I will do it in my tree and send a new pull request to Jens.
>>>> 1. redo_fd_request() races with tear-down of the disks, but because
>>>> set_next_request() checks disk->queue before doing anything this was
>>>> usually harmless. Now that do_floppy_init() doesn't clear disk->queue,
>>>> the race condition is much easier to hit. This may fix that problem in
>>>> do_floppy_init(), though there appear to be worse bugs in tear-down
>>>> order in floppy_module_exit():
>> [...]
>>>> 2. I made a big mistake in using the existing GENHD_FL_UP flag, as it is
>>>> cleared by del_gendisk(). Incremental patch below, but it should be
>>>> squashed into the previous patch if that branch is still rebase-able.
>> [...]
>>> I'm now seeing these instead:
>> [...]
>> Sorry, I'm not going to spend more time in the quagmire of the floppy
>> driver. Whoever has this commit in their tree, please revert or drop it
>> as appropriate.
> As far as I can tell, Jens has pulled it from me, but it hasn't made it > into Linus' tree as of today.
> I will do it in my tree and send a new pull request to Jens.
I did not add the patch from Ben, as it was reported as not working. My
driver pull is late this time due to travel, but it'll go out start of
next week. So if you have pending floppy updates that are tested at that
time, then please do send them my way.
On Wed, 17 Oct 2012, Jens Axboe wrote:
> >>>> 1. redo_fd_request() races with tear-down of the disks, but because
> >>>> set_next_request() checks disk->queue before doing anything this was
> >>>> usually harmless. Now that do_floppy_init() doesn't clear disk->queue,
> >>>> the race condition is much easier to hit. This may fix that problem in
> >>>> do_floppy_init(), though there appear to be worse bugs in tear-down
> >>>> order in floppy_module_exit():
> >> [...]
> >>>> 2. I made a big mistake in using the existing GENHD_FL_UP flag, as it is
> >>>> cleared by del_gendisk(). Incremental patch below, but it should be
> >>>> squashed into the previous patch if that branch is still rebase-able.
> >> [...]
> >>> I'm now seeing these instead:
> >> [...]
> >> Sorry, I'm not going to spend more time in the quagmire of the floppy
> >> driver. Whoever has this commit in their tree, please revert or drop it
> >> as appropriate.
> > As far as I can tell, Jens has pulled it from me, but it hasn't made it > > into Linus' tree as of today.

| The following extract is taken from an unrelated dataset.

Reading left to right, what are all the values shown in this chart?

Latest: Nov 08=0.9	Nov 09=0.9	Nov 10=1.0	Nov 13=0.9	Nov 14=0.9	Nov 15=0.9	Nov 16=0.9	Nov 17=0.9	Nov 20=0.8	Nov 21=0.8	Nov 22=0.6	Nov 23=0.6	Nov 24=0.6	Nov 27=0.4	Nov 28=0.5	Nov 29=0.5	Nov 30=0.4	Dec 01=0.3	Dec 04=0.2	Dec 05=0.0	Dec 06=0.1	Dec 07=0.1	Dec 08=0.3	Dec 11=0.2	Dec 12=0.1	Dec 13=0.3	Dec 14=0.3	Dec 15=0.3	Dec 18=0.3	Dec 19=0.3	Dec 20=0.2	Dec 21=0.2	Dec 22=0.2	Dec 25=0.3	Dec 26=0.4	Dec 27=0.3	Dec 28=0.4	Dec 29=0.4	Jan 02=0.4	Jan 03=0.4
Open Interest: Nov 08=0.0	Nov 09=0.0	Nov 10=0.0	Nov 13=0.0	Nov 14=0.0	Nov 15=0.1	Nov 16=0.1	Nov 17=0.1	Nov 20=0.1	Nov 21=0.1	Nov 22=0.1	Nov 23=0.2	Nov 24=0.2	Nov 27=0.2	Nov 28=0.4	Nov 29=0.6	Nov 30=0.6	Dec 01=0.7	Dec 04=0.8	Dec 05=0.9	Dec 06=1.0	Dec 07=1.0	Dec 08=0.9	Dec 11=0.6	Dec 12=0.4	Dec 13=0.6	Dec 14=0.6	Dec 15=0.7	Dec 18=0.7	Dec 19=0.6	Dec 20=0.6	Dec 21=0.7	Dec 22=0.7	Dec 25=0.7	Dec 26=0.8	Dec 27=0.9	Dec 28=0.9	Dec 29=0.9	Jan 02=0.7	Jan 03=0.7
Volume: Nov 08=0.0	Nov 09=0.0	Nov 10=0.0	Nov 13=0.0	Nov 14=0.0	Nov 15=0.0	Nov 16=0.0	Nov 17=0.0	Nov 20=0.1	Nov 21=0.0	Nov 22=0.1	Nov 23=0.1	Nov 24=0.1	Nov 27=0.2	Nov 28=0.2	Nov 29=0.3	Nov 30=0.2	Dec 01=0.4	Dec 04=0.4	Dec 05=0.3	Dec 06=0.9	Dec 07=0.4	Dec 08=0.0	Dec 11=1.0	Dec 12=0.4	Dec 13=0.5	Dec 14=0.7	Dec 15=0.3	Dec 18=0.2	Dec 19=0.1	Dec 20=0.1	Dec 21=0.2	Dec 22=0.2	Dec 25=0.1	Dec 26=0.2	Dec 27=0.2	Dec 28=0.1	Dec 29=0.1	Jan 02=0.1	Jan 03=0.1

> > I will do it in my tree and send a new pull request to Jens.
> I did not add the patch from Ben, as it was reported as not working. My
> driver pull is late this time due to travel, but it'll go out start of
> next week. So if you have pending floppy updates that are tested at that
> time, then please do send them my way.
Sorry for the delay on my side as well. I am now working on reverting Ben's original patch and doing some testing. Will be sending you a pull request still tonight.